Sunday, February 25, 2024
Home Vacation Paris, France Itinerary: 6 Days of Things to Do

Paris, France Itinerary: 6 Days of Things to Do

by Staff

Feeding a 3-year-old on the go can be tricky, so I tried to start our days with a solid breakfast that I knew he would eat. While my husband and son slept in, I walked to the local Monoprix (13 Rue de Lévis), a French grocery store chain, for bottles of Evian, apples, sourdough bread, eggs, milk, and yogurt. In France, the yogurt selection is vast and can take up an entire aisle. I opted for a plain vanilla flavor from Bonne Maman because that’s what my son likes, but you can find everything from sheep and goat milk yogurts to dessert lactés (custards, mouses, and creme caramel). If you’re into French mom things, Isabelle Bertalami, an American mom in France, is an excellent Instagram follow. She shares grocery store hauls and had me on the lookout for her favorite butter with sea-salt crystals from an island off the coast of France.

It is unseasonably cool for August and the weather called for rain, so we dressed warmly and packed our raincoats and umbrella. On our way to the bus we stopped at Lenôtre Courcelles (15 Blvd. de Courcelles), an upscale pâtisserie chain, for a madeline and fresh-squeezed orange juice for my son. This was my first time taking the bus in Paris and it felt similar to the process in New York City. We followed the schedule on Google maps and paid for our tickets on the bus with Euros. The route had us winding around the Arc de Triomphe and let us out a few feet from the Eiffel Tower. We didn’t take my son on our last visit and I regret not snapping a photo of him out front.

After attempting a few shots, all of which include my son in some sort of running pose, we headed to Museé Rodin (77 Rue de Varenne), the former home of French sculptor Auguste Rodin. The kids room has hands-on stations with clay and markers to color, a giant chalkboard, a slide, and a stage for climbing on. My son was immediately drawn to the slide and became fully engrossed in a game of tag with a few other children. Afterward, we walked out to the seven-acre garden, where he continued running around while my husband and I looked at the many sculptures. I appreciated how stroller-friendly the whole experience was — from the special entrance with ramps to the stroller check at Hôtel Biron.

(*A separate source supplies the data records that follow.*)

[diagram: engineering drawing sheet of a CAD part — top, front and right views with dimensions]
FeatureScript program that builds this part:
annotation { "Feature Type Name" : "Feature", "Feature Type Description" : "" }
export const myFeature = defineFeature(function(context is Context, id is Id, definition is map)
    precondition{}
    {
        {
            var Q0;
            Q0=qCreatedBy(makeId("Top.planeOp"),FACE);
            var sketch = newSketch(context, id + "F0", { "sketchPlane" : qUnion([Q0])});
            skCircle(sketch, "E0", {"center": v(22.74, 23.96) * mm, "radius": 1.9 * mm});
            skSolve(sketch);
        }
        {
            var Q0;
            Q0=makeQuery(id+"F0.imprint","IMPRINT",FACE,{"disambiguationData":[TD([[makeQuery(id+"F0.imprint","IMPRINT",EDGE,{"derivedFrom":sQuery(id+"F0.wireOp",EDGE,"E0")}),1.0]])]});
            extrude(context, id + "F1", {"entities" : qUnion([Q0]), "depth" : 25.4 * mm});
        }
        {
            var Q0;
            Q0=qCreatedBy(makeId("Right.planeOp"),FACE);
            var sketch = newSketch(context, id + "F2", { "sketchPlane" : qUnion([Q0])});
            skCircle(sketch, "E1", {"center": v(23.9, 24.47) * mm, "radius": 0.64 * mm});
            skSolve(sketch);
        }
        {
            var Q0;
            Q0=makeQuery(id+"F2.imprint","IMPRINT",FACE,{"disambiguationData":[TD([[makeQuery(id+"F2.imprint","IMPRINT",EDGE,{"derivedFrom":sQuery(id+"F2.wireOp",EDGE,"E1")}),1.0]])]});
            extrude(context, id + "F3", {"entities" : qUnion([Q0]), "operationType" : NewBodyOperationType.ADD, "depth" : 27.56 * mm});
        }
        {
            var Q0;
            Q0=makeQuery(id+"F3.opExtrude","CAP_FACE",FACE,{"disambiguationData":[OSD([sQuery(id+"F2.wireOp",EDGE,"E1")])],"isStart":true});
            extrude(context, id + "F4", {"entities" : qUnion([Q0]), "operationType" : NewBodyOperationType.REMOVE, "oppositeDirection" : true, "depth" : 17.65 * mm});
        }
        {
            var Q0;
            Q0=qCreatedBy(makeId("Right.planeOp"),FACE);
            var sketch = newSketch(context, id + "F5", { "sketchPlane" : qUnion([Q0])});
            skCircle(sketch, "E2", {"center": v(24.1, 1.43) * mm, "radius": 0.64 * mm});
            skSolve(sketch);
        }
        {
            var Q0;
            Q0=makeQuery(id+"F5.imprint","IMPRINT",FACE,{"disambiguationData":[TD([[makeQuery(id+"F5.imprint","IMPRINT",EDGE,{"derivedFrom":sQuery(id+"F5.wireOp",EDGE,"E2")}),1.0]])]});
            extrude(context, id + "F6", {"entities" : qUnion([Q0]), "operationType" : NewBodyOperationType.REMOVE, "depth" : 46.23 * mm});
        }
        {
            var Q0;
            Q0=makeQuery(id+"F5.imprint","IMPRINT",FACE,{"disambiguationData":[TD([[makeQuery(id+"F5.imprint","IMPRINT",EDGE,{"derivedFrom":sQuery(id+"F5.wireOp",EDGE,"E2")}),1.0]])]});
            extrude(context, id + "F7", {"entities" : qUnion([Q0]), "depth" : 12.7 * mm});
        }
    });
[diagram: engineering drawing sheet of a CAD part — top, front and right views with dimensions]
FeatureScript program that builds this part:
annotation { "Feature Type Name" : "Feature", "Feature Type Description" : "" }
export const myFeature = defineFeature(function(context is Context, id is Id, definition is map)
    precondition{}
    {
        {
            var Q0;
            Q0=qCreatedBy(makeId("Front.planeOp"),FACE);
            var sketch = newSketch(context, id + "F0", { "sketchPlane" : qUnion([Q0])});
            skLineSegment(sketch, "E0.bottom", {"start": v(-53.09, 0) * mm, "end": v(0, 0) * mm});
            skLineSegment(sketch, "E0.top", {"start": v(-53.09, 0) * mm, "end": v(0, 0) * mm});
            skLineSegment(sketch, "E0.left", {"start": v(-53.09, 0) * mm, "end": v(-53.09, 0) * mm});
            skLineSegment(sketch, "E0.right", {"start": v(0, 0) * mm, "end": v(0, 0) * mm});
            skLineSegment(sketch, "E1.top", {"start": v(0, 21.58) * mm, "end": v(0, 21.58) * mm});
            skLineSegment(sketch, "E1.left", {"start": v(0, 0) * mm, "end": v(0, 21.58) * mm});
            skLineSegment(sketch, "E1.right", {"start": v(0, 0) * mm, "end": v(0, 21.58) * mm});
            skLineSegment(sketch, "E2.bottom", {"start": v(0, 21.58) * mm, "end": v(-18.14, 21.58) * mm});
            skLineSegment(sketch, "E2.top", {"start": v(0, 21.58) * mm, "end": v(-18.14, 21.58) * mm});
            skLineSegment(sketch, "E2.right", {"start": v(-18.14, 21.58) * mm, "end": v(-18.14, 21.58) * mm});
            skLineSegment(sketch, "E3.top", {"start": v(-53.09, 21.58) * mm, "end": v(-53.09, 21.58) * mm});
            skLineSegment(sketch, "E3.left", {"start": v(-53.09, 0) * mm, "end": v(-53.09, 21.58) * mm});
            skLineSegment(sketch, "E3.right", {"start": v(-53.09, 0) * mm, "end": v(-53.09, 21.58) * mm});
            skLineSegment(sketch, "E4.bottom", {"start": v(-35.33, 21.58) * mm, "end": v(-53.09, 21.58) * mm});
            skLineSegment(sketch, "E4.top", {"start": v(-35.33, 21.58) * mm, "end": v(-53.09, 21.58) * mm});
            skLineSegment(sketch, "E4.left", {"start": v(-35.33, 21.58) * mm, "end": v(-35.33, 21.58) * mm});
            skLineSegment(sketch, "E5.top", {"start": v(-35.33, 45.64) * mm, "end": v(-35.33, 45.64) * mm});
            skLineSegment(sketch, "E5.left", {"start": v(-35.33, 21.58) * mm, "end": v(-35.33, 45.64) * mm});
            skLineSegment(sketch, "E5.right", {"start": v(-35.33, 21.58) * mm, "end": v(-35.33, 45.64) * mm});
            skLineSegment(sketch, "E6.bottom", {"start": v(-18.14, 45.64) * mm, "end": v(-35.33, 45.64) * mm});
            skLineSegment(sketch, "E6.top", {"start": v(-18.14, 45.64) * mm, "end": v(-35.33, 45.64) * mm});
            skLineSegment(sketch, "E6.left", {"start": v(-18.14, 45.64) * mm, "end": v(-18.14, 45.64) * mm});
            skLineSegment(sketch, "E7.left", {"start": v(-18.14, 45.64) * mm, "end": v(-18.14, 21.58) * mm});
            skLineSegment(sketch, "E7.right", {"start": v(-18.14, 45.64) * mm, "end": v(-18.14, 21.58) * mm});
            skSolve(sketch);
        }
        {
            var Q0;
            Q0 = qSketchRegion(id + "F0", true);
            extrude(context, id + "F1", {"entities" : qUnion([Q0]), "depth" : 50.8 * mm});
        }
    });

Our next stop was Brasserie Lipp (151 Blvd. Saint-Germain), a Left Bank institution on the Boulevard Saint-Germain. Before we left for Paris, I did a quick scroll on AmiGo, a new-to-me travel app that offers curated recommendations from a small community of tasteful travelers, and this was one of the spots I bookmarked.

The restaurant feels like an elegant, less touristy, alternative to Café de Flore with dark wood interiors and waiters in black tuxedo jackets. My son and I shared the filet de boeuf, while my husband ordered the steak tartare and a plate of perfectly crisp french fries. For dessert, we ordered profiteroles glacées and Callum was delighted by the friendly waiter who made silly faces at him while pouring a small pitcher of chocolate sauce overtop.

We planned to spend the afternoon in Jardin du Luxembourg, but the weather wasn’t cooperating. We avoided the rain as best we could and made a beeline for my favorite French department store, Le Bon Marche (24 Rue de Sèvres). I could easily spend a few hours browsing the clothing and shoe sections, but that visit was for the toy department and food hall. They carry all the classic French toy brands (Moulin Roty, Djeco, and Janod) and Callum took his time picking out a box of pirate-themed French pastry toys. We headed across the street to La Grande Épicerie de Paris (38 Rue de Sèvres) for flower-shaped sugar cubes for my mom and chestnut paste (another Isabelle Bertalami recommendation).

From there we walked to more shops: Marin Montagut (48 Rue Madame) a delightful jewel box of a store with stationery, porcelain dishware, and hand-painted glasses); Astier de Villatte (16 Rue de Tournon) sells delicate handmade ceramics; and Officine Universelle Buly 1803 (6 Rue Bonaparte) a beautiful, old-school-style apothecary with an elegant selection of souvenir options, like scented matches and acetate combs and lip balm compacts that you can have engraved. Callum fell asleep on the walk back, so we picked up take-out near the apartment.